There was no decrease in the efficacy of tocilizumab during the 1‐year treatment. The benefit of a humanised antibody was again emphasised in the repetitive treatment, as anti‐tocilizumab antibodies were detected in only 4 patients (2.5%) without requiring the use of immunosuppressive agents such as MTX. It could also be that tocilizumab that blocks IL‐6 action to induce B cell differentiation into antibody producing cells.
Tocilizumab monotherapy was generally well tolerated. There was no specific infection related to tocilizumab therapy, including tuberculosis, which is often a problem in anti‐TNF therapy,30 although patients had neither prophylactic medication nor screening in this study.
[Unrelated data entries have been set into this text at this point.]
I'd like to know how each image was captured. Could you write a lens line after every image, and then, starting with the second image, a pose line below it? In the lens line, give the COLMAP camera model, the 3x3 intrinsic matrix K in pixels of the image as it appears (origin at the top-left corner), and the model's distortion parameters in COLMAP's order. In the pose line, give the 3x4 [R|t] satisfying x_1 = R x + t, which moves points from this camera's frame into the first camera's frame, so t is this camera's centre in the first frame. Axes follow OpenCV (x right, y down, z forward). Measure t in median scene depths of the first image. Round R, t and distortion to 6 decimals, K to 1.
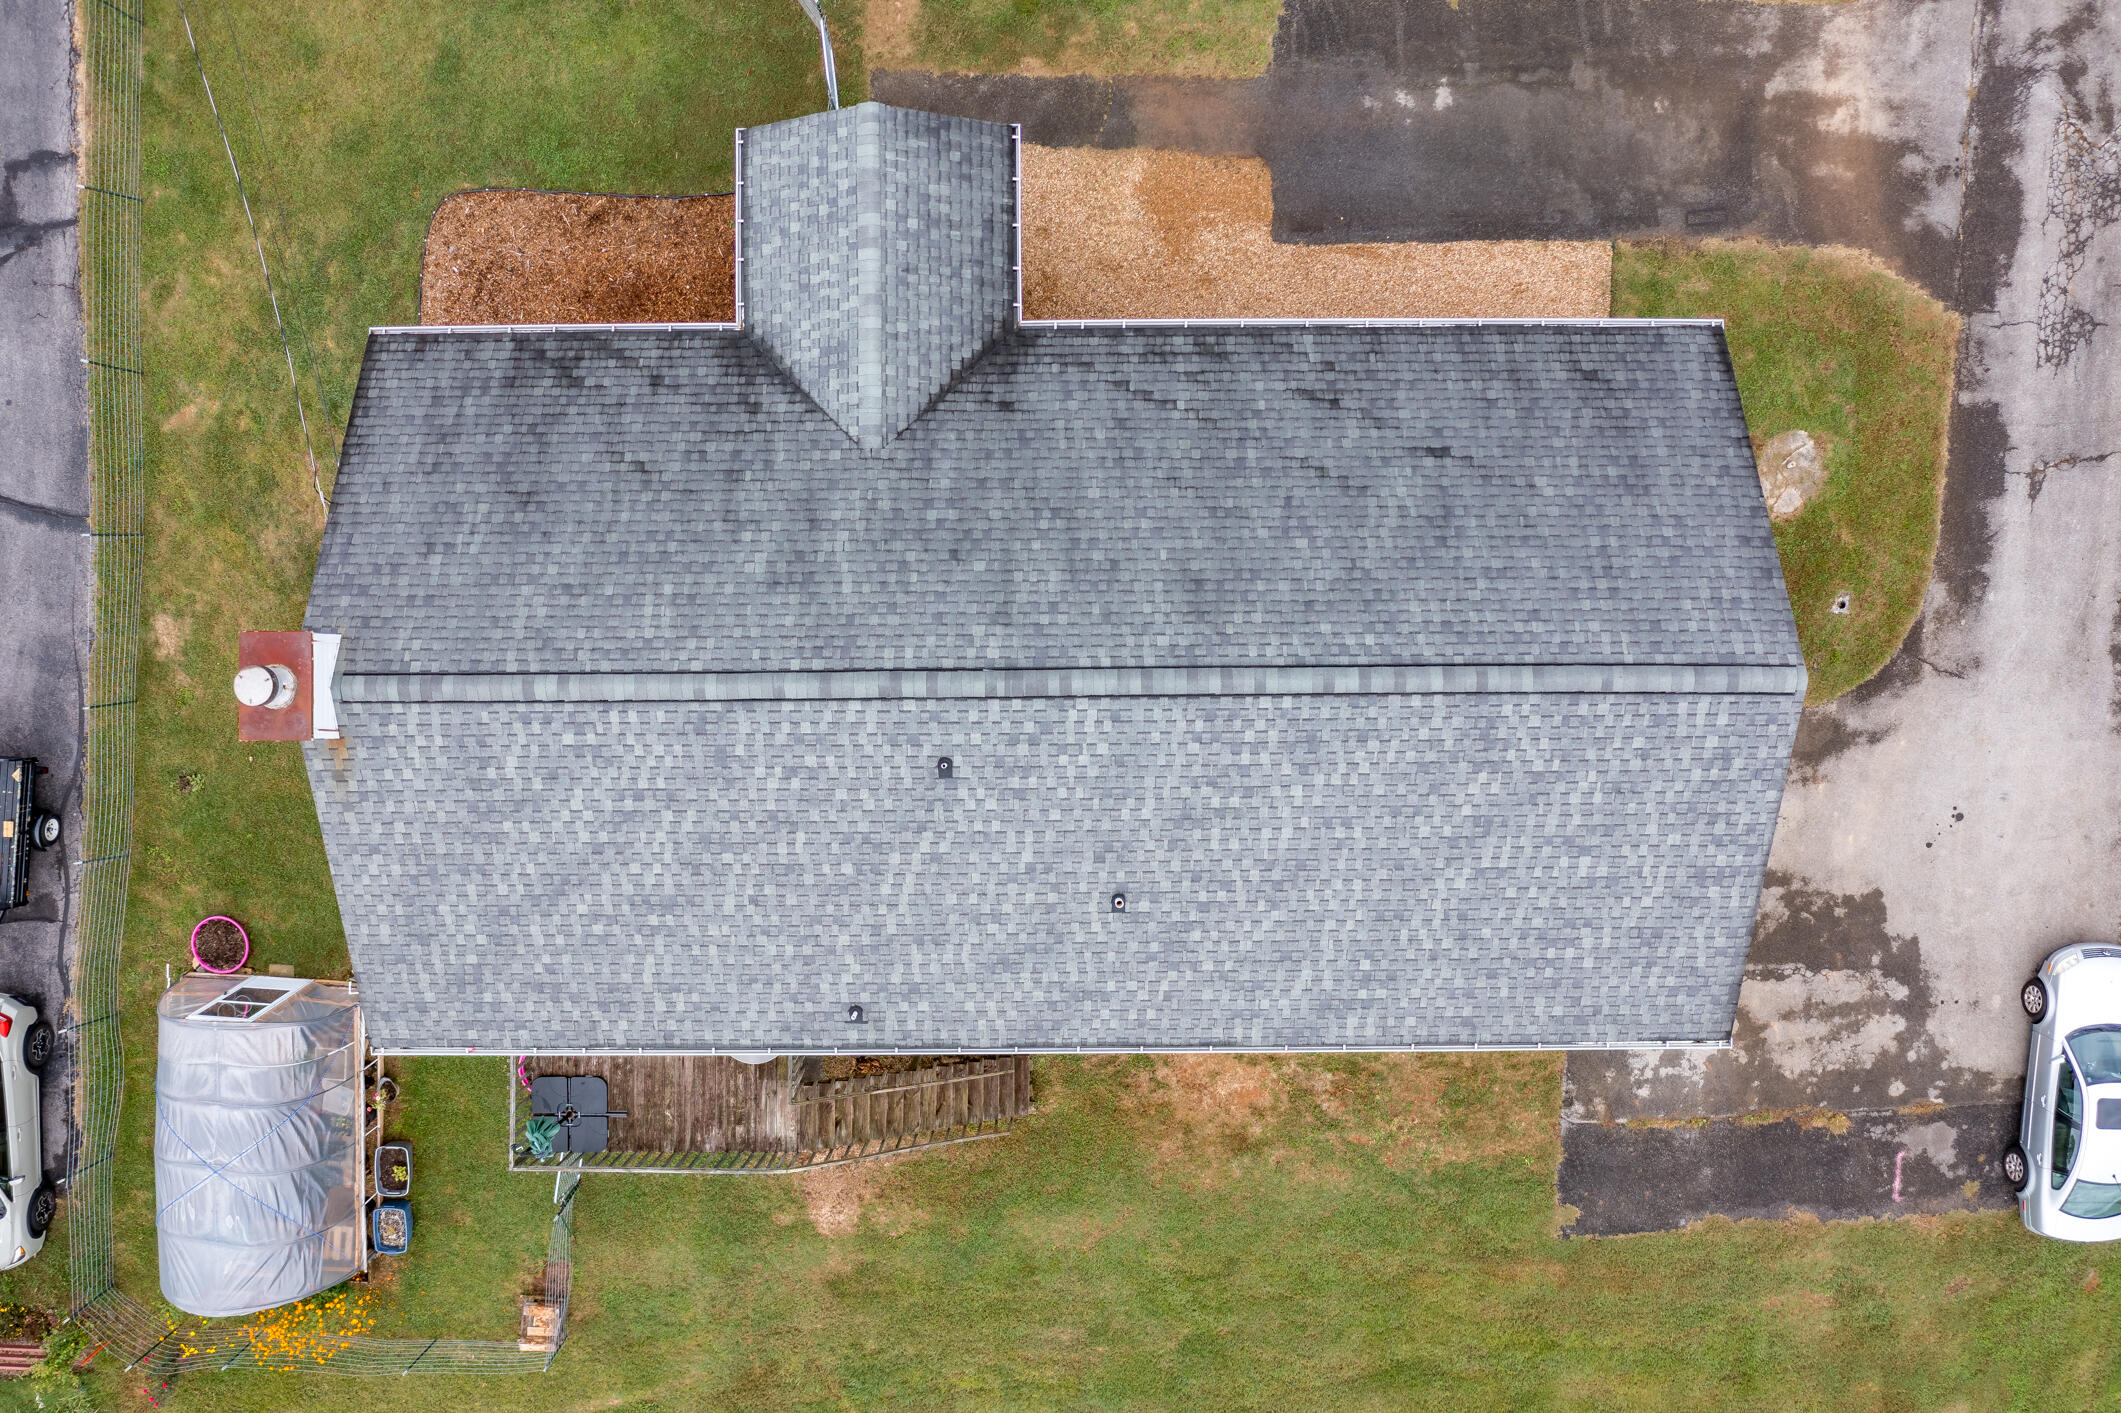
lens RADIAL K [[1672.9, 0, 1040.1], [0, 1672.9, 692.9], [0, 0, 1]] dist [-0.032999, -0.004385]
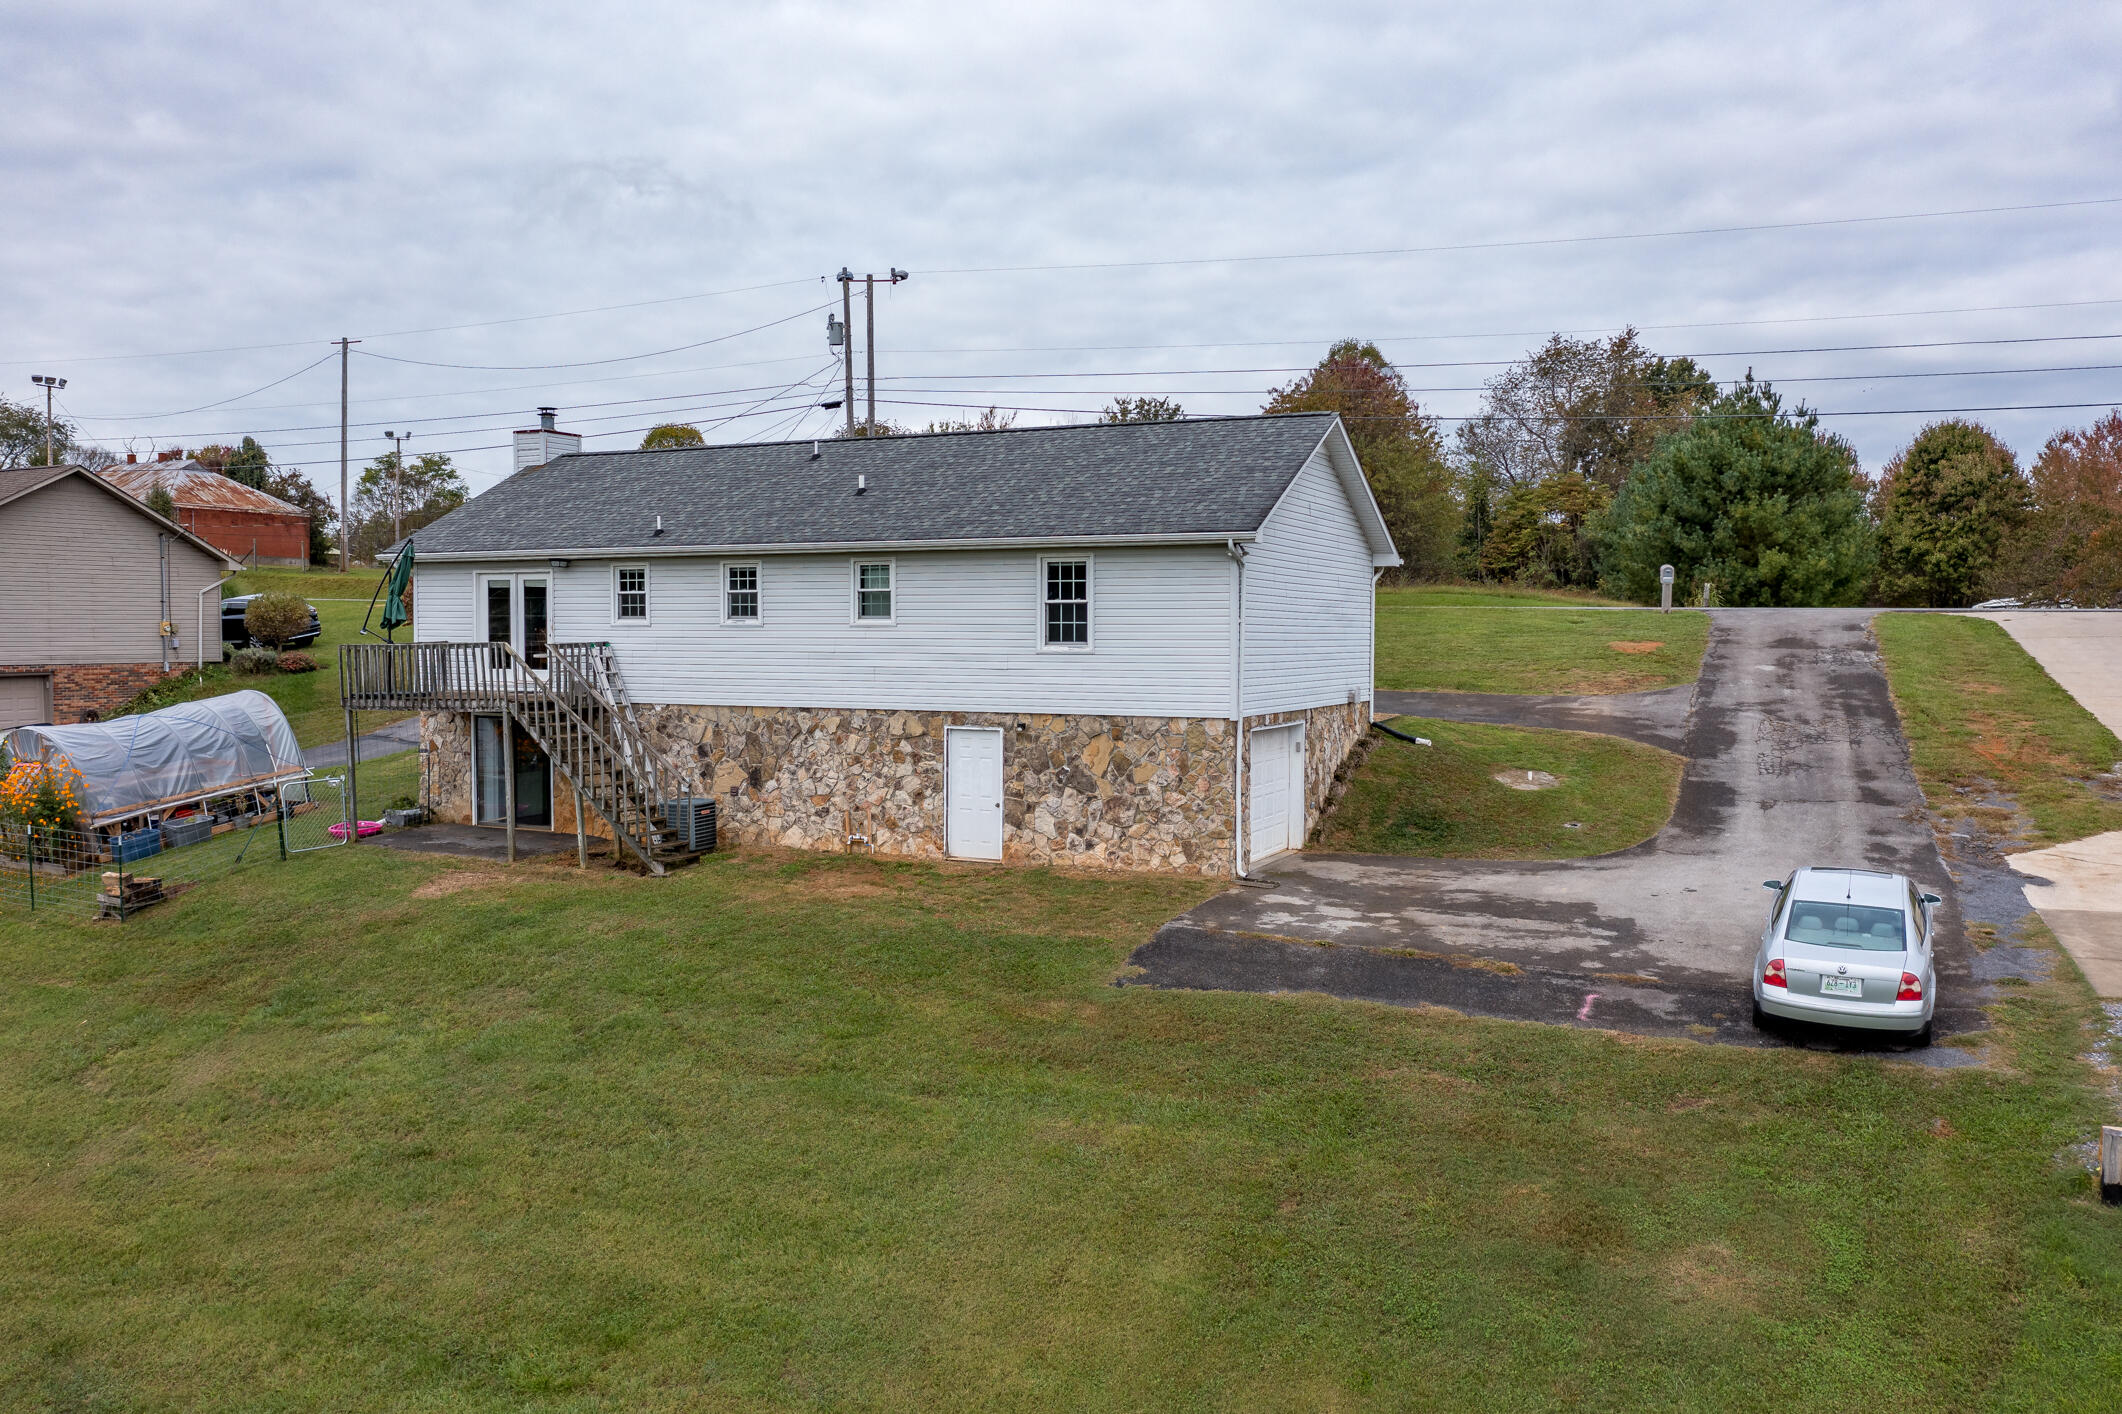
lens RADIAL K [[1665.6, 0, 1047.6], [0, 1665.6, 701.2], [0, 0, 1]] dist [-0.038073, 0.004365]
pose [[0.902608, 0.021184, -0.429942, 0.672452], [-0.430463, 0.046640, -0.901403, 1.124177], [0.000957, 0.998687, 0.051216, 0.913141]]
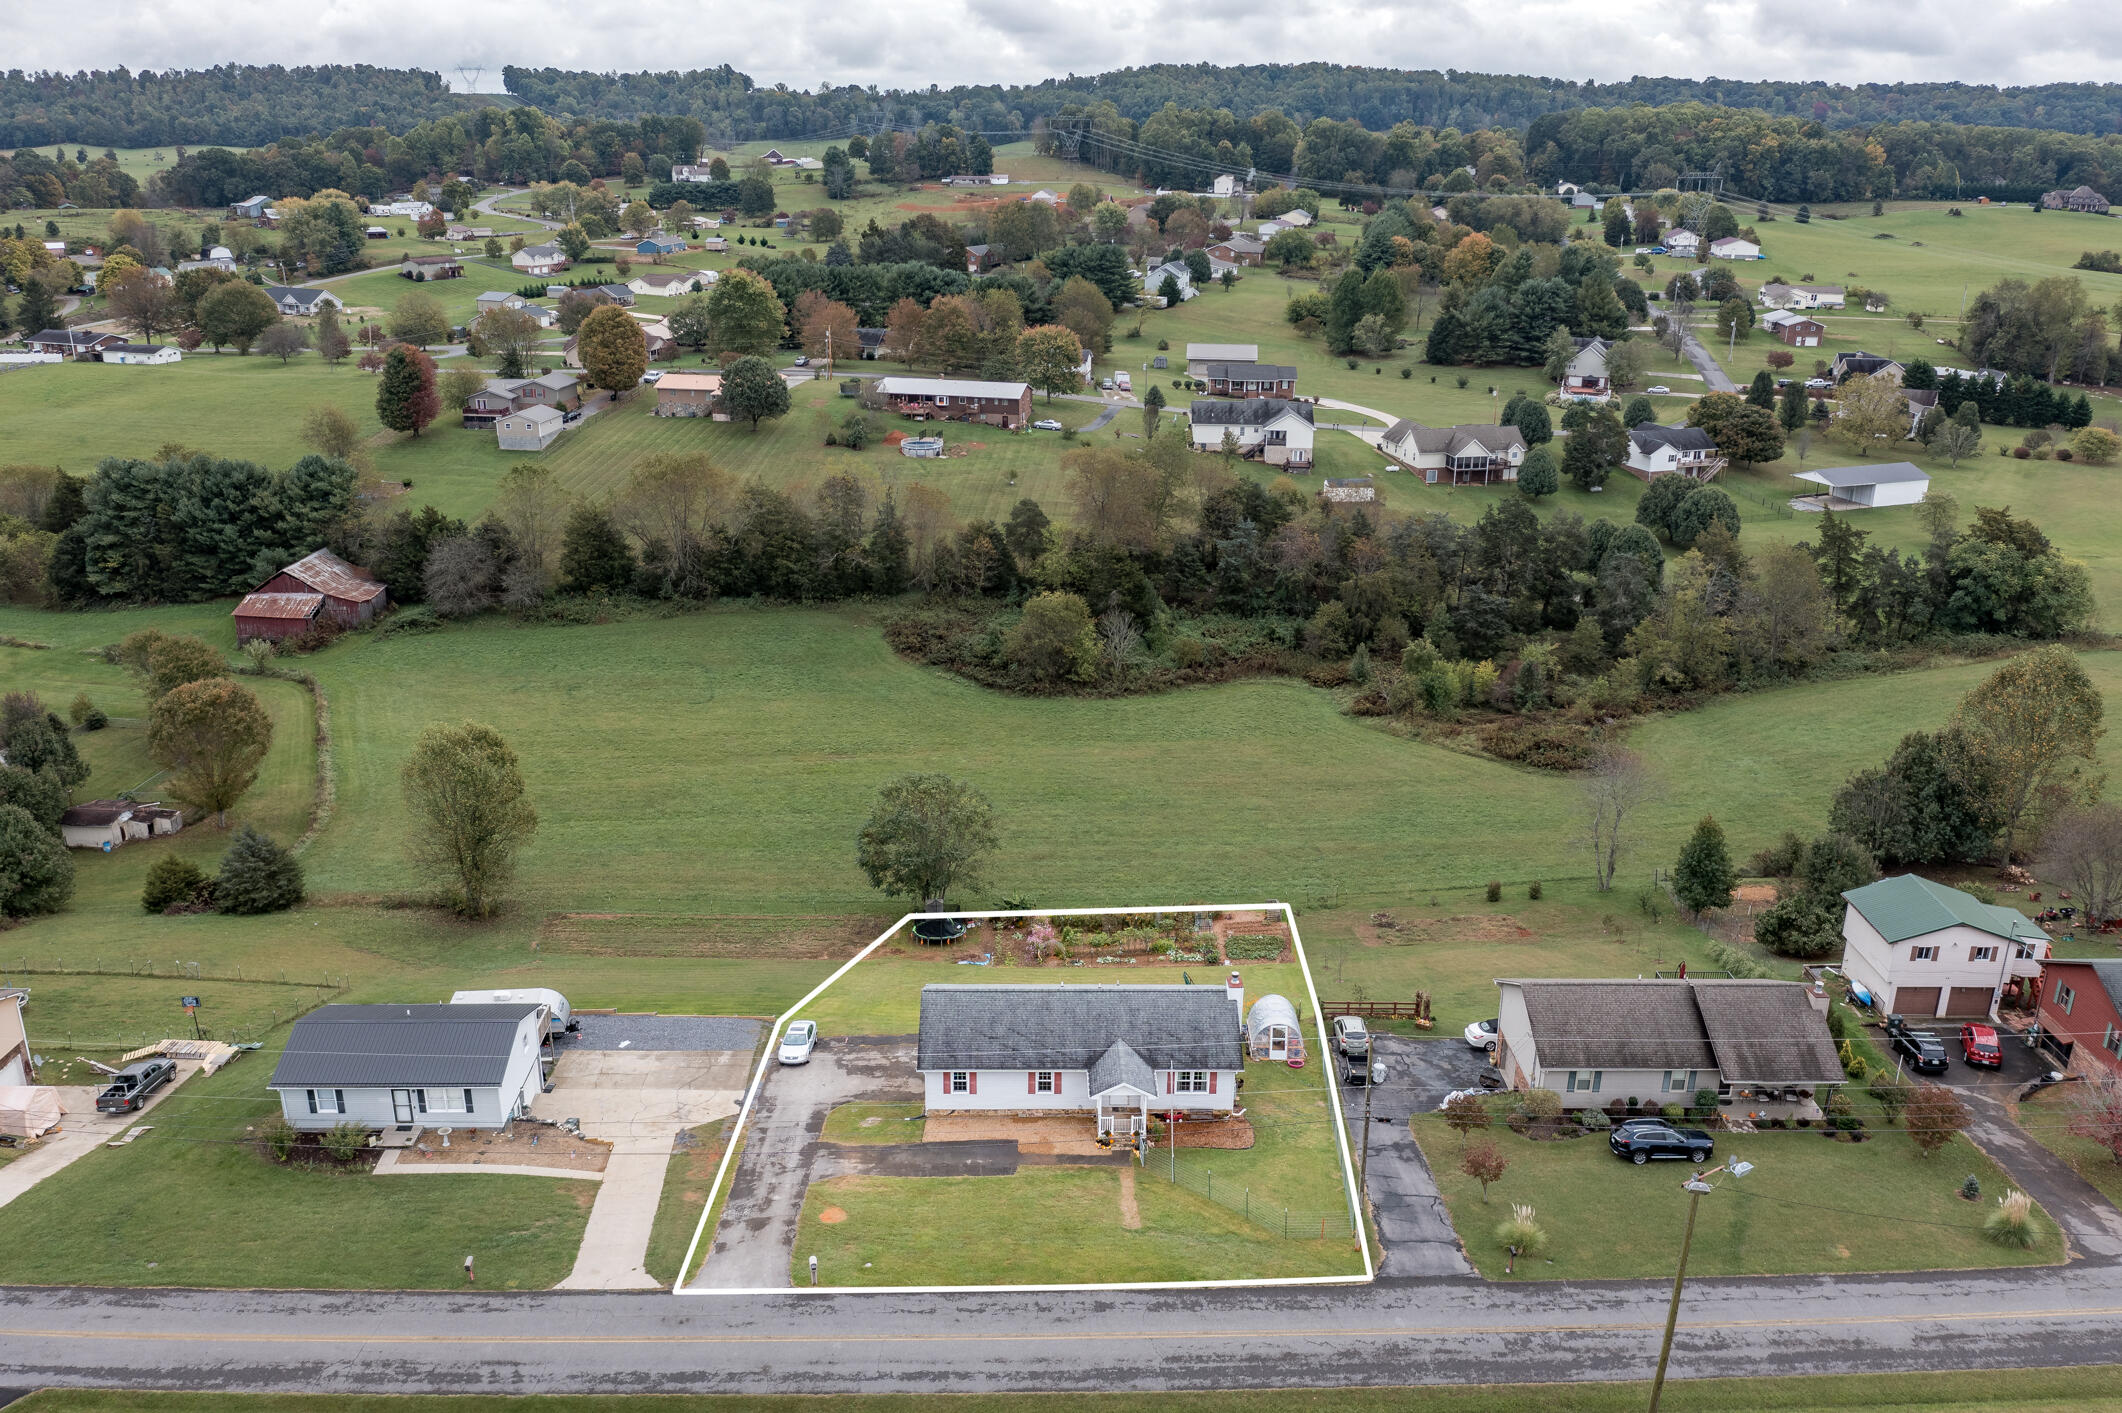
lens RADIAL K [[1658.9, 0, 1039.3], [0, 1658.9, 704.4], [0, 0, 1]] dist [-0.039104, 0.004325]
pose [[-0.999967, -0.005768, -0.005775, 0.117907], [-0.003605, -0.322745, 0.946479, -3.316036], [-0.007323, 0.946469, 0.322713, -1.031366]]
Three malignancies occurred in patients treated with tocilizumab in this study. There are many reports describing the relationship between IL‐6 and malignant diseases, where IL‐6 is often a causative factor.31 Further analysis to compare the incidence with an epidemiology surveillance data base regarding malignancies in Japanese patients with RA will be required to ascertain the carcinogenesis risk or the benefit of IL‐6 inhibition.
The increase in TC is also observed in anti‐TNF therapy32 and therefore it could be secondary to the improvement in inflammation. We have reported that tocilizumab treatment improves wasting in Castleman's disease, an atypical lymphoproliferative disease with overproduction of IL‐6 but not TNFα, where tocilizumab monotherapy normalises hypocholesterolemia but seldom causes hypercholesterolemia.33 Therefore, IL‐6 plays a role in regulating serum cholesterol levels.
As an increase in serum IL‐6 levels has been reported as a cardiovascular risk34,35 and as IL‐6 could contribute to the atherosclerosis,35 it is of interest whether tocilizumab therapy reduces the incidence of cardiovascular events. This issue will be also proven in a future epidemiological surveillance of patients treated long‐term with tocilizumab.
In conclusion, this study clearly demonstrates the superiority of tocilizumab monotherapy in preventing joint damage to conventional DMARDs in Japanese RA patients. However the results need to be confirmed in the trials in western RA patients.
The authors wish to thank the members of MRA clinical study group for the treatment and Takahiro Kakehi BSc, Tatsuya Horiguchi BSc, and Paul Langman PhD for their valuable assistance with the design and analysis of the study and preparation of this manuscript. This work was supported by Chugai Pharmaceutical Co., Ltd., Tokyo, Japan.
Competing interests: NN has served as a consultant to and/or received honoraria from Chugai Pharmaceutical, the manufacture of tocilizumab. TK holds a patent for tocilizumab. The other authors have no competing interests.